We got stopped by a police roadblock on the way into Gokarna, and were ordered out of the car by two tubby cops with moustaches. They hustled us into a little hut by the road and searched us comprehensively, giving me special attention, no doubt on account of my beard and my Goan hippy clothes. I wasn’t too bothered, accept that for the last ten minutes or so I had had an insistent rumbling in my gut that spelled trouble, and now, as a man with a gun jiggled my private parts looking for contraband, it became clear that I would absolutely have to go within the next couple of minutes. This didn’t help my cause, because I started looking all sweaty and nervous. I managed to keep control through that ordeal, but then as the others climbed back into the taxi, I knew the moment of crisis had arrived. The road was lined with market stalls selling fruit and vegetables, but no bars or anywhere that looked like it might have a toilet. I turned back to the cops, but they just shrugged and shook their heads.
I scampered gingerly down a nearby alleyway and round the back of an Ayurvedic clinic where there was a little no-mans land of thorny bushes and broken bottles. It wasn’t perfect, but I was running out of time. I got myself as out of sight as possible, hunkered down and let nature take its violent course. One of my golden rules in India is never to go anywhere without toilet roll and anti-bacterial handwash, and I’ve never been so glad of it as I was then.

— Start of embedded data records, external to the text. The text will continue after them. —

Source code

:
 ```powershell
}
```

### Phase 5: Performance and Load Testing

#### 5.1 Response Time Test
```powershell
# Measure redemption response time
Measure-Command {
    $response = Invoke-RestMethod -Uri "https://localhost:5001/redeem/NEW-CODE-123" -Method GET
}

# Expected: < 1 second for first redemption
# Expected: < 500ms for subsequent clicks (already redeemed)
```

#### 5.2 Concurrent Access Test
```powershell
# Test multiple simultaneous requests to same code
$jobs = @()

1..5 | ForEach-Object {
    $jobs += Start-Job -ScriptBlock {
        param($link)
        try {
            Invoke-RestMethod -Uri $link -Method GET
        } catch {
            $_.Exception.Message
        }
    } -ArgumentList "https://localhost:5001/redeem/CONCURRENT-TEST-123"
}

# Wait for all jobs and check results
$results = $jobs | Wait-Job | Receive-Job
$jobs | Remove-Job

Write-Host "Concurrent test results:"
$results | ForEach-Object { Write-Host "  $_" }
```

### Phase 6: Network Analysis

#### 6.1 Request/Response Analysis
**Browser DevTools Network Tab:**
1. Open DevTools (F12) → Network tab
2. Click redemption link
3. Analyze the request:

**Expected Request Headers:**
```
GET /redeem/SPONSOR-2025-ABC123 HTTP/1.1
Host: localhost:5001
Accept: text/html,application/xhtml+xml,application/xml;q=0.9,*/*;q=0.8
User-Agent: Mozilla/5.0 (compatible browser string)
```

Feeling tremendously relieved, I returned to the taxi and we drove the last couple of miles to Kudle Beach, a crescent shaped stretch of sand about a kilometre long, closed in on either side by high rocky crags. I’d been in touch with Jess, Jack, Eve and Mike. They’d reserved me a room in their guesthouse, Shangrila, but I didn’t know if there would be room for all six of us, so we split up to reconnoitre, with the others checking the places close to the beach entrance, and me sweating my way along the sand with my bags and guitar as the sun started to sink towards the horizon. I was nearly at the far end when I heard someone calling my name, and turning, I saw my English friends bobbing around in the sea. They waded ashore and gave me damp hugs and took me off to show me my room. I was excited to be reunited with them, but I wanted to see how the others were getting on with finding a place to stay, so I soon set off back down the beach in search of my deathcab buddies.
They too had decided to go for a swim and for the second time in half an hour I found myself being called out to from the waves. I stripped down to my undies and waded out to them.

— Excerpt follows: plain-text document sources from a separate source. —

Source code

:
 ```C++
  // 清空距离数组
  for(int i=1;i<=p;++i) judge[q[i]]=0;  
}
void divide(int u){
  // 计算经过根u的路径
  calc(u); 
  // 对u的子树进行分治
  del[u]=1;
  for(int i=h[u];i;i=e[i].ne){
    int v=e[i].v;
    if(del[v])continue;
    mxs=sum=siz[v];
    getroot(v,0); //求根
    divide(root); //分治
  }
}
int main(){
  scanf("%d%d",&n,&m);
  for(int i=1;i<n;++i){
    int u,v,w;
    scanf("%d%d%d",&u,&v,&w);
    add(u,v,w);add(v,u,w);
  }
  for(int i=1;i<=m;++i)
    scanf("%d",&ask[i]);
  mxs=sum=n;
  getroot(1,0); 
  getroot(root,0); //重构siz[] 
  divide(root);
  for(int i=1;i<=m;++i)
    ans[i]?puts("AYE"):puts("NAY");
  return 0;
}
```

Miri, Fede, Laura and Katherine had found a small room with mattresses on the floor for a mere 150rs each in the back of another of the beach bars, while Roey was staying at Shangrila with his friend Effie. The sun had set by now, but the sky was a dusty purple, and the sea was warm and glimmering like an infinitely faceted jewel of every colour that exists. Standing there in the water, being lifted by the gentle waves, I wondered how could I have harboured any doubts about returning to the Arabian sea. It was glorious.